One of the alien species, the Protoss, had even cooler ones. "I long for combat" and "Honor guide me" showed the Protoss were hard-core. But in the late 1990s, when sound files couldn't take up a whole lot of space, it was easy to mis-hear things. And in the days before the Internet, a mis-heard lyric could go uncorrected for a loooooong time.
Such was the case with this one line: "My life for Aiur." Here's a clip of what that sounded like. . Aiur, I guess, was the home planet for the Protoss. "My life for Aiur" was some kind of expression of devotion. But here's the thing -- I didn't really understand the context of the line. I *remember* when Starcraft came out, but I didn't play it. My roommate did.
What I did do, in retrospect, was interpret that line according to what made sense to me at the time. And at that time in my life, I was an hourly-wage computer technician at a law firm in Honolulu. What I heard was "hire." That's what made sense to me -- "my life for hire." I could relate to that.
Time passed, and at some point my misunderstanding got corrected, but I have revisited this story over the years.
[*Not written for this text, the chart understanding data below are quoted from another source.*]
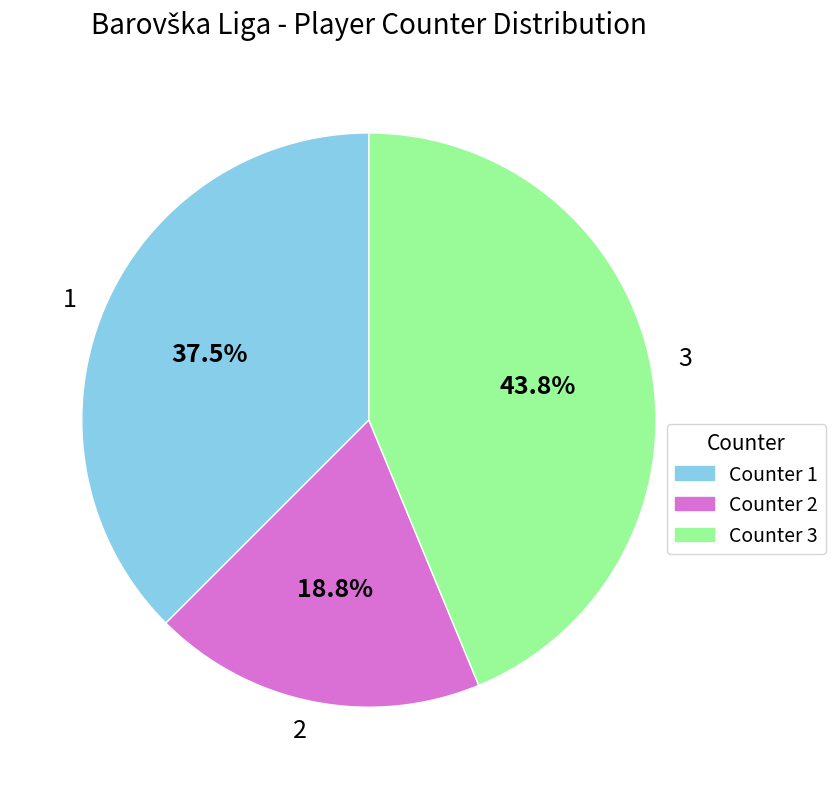

How many slices are in this pie chart?

3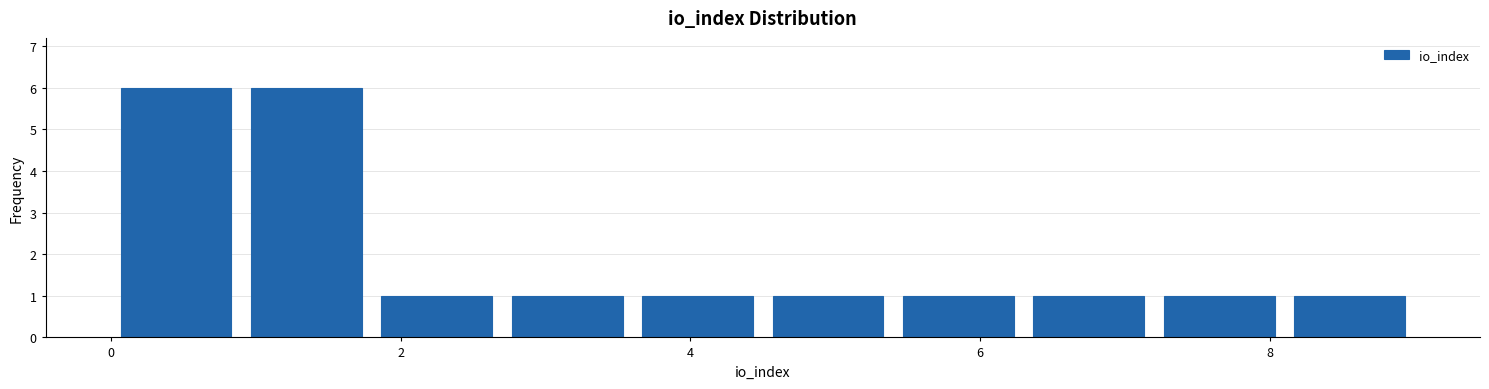

Reading left to right, list every bar in this chart as the range it spans on the x-axis followed by its height. Neither the bar edges nor the heights are printed on the chart, so give them approximately, as read against the axes.

0.0 to 0.9: 6
0.9 to 1.8: 6
1.8 to 2.7: 1
2.7 to 3.6: 1
3.6 to 4.5: 1
4.5 to 5.4: 1
5.4 to 6.3: 1
6.3 to 7.2: 1
7.2 to 8.1: 1
8.1 to 9.0: 1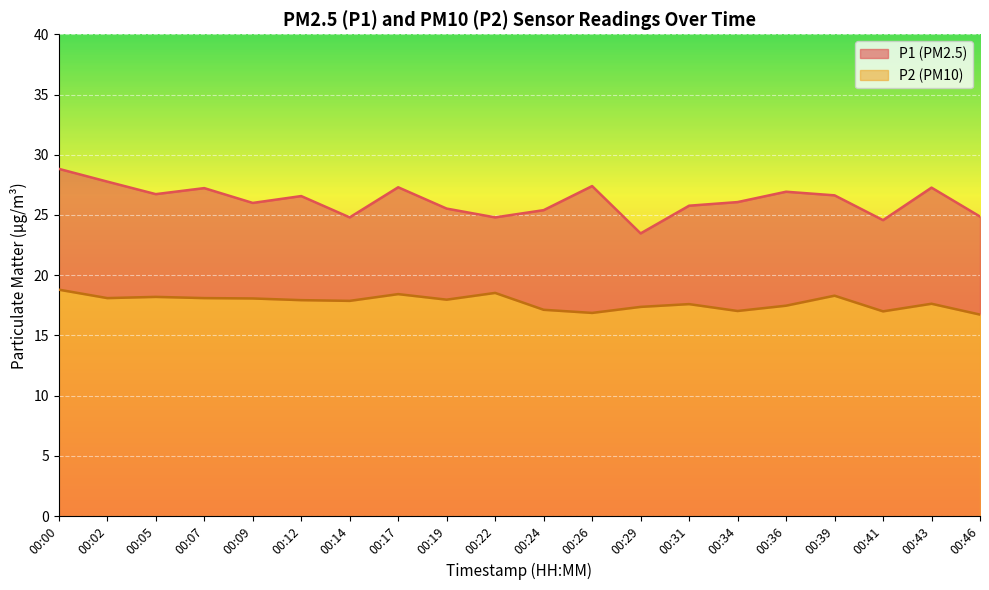

What is the difference between the maximum and minimum values in the P1 series?

5.4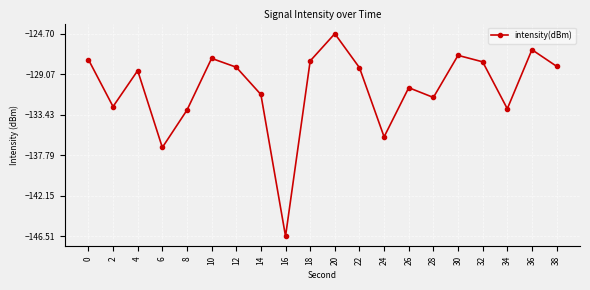

How many distinct data groups are displayed?

1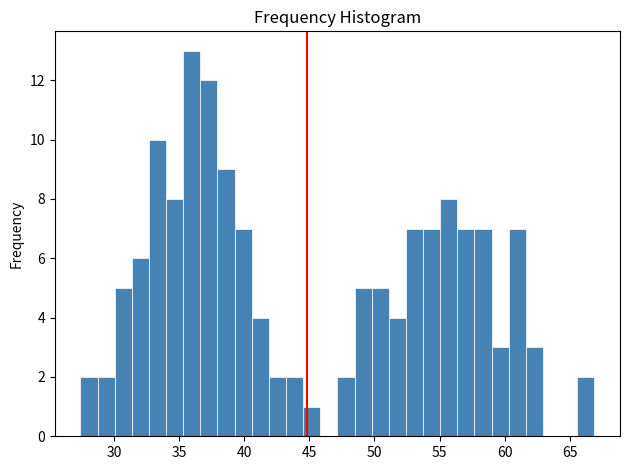

Around what value on the x-axis is the tallest bar? Give the approximate position of its centre, as read against the axis.

36.0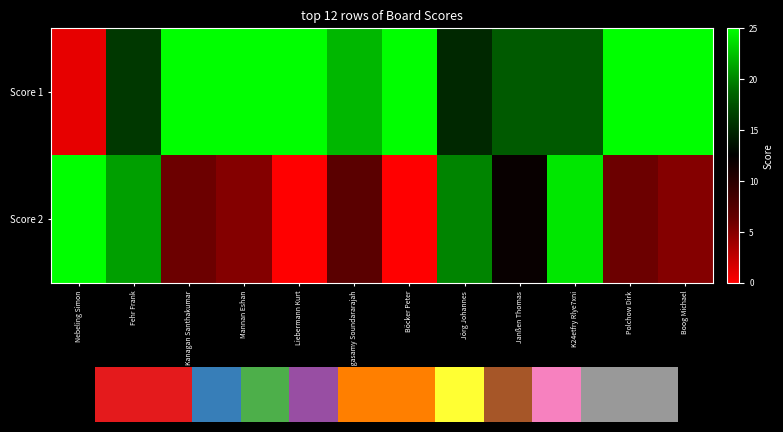

How many categories are shown in the chart?

12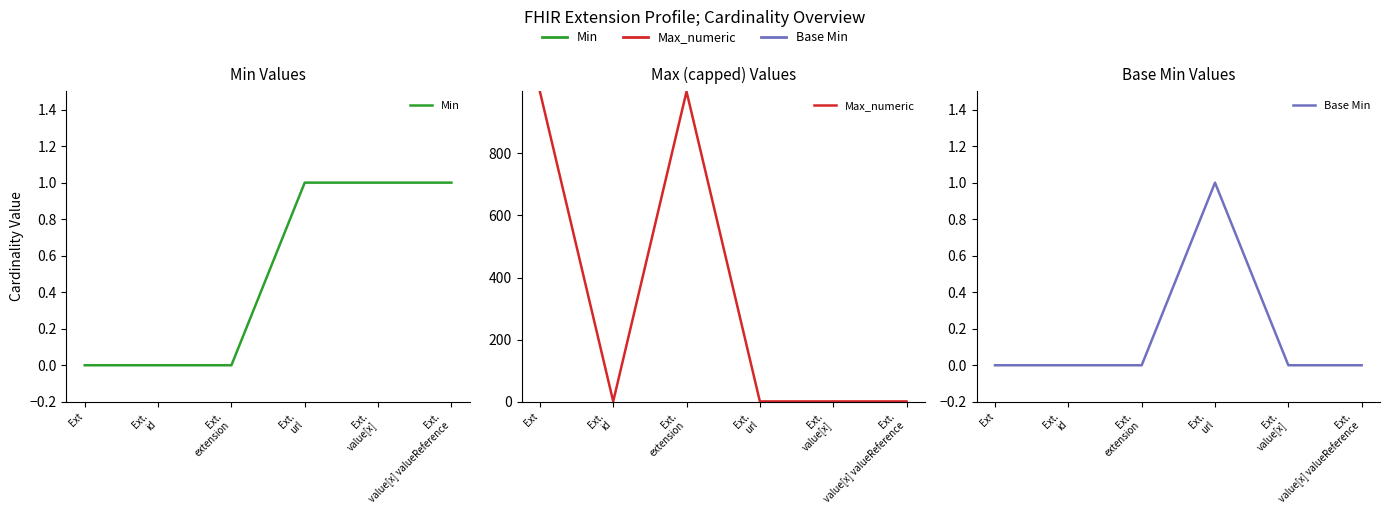

What is the maximum value shown in the chart?

999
Perhaps, if I had heard that line while I was in the Army, I probably would have heard it as "My life for higher." That would have made sense to me at *that* time.
These days, I am no longer *in* the Army; I just work *for* it. And nowadays my perspectives are shaped just as much by the fact I'm the single wage earner for a family of four, and living in Germany.

I'm convinced that -- if I'd heard that Protoss line these days, I'd probably have interpreted it as "Eier" which is the German word for eggs.